7 Eylül 2008 Taraf Gazetesi
Solun Ergenekon operasyonuna karşı tavrını Kemalizm’e indirgeyerek açıklamak mümkün değildir. Her şeyden önce soruşturmanın AKP dönemiyle sınırlı yürütülmesi, Fırat’ın öte yakasına gidilmemesi, özellikle de Susurluk soruşturmasından ortaya çıkan gerçeklerle ilişkilendirilmeme gayreti; solun bir kesiminde ciddi kaygıların oluşmasına neden olmuştur. / Gazete sayfalarında süren bu tartışmaya baktığımızda ortada ‘yeni’ solun ne olduğuna ilişkin programatik zemini oluşturacak çok fazla bir şey yok. Bu nedenle bence bu tartışmadan ‘yeni’ sol, odak çıkarmak isteyenlerin; ortada bir mahalle muhtarı dahi seçebilecek kadar güçleri olmadığını görmelerinde yarar var.

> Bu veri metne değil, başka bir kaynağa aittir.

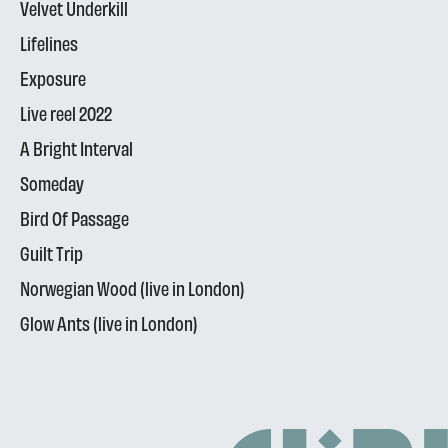
Velvet Underkill
Lifelines
Exposure
Live reel 2022
A Bright Interval
Someday
Bird Of Passage
Guilt Trip
Norwegian Wood (live in London)
Glow Ants (live in London)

Son birkaç aydır solun Ergenekon operasyonuna ve Anayasa mahkemesinde görülen AKP davasına karşı aldığı ya da alamadığı tutum, en yoğun tartışılan konulardan bir oldu. Ergenekoncular’ın avukatlını yapan CHP ve davanın sanığı durumunda olan milliyetçi solu, tartışmanın dışında tutarak baktığımızda bu tartışmadan gelişen yeni çok fazla bir şeyi görebilmek mümkün değil. Her şeyden önce sosyalist sol ile sol liberaller arasındaki tartışmanın kökleri eskiye dayanıyor. Turgut Özal döneminde başka bir ifadeyle Yeni Demokrasi Hareketi (YDH) ile başlayan tartışma tekrar alevlendi. Konu özgürlükçü sol yaklaşım açısından çok önemli olduğu kadar ‘Ordu Millet Ele Ele’ sloganında ifadesini bulan gelenekle yüzleşmek için de bir vesile olabilirdi, bu şans tamamen kaçmış değil.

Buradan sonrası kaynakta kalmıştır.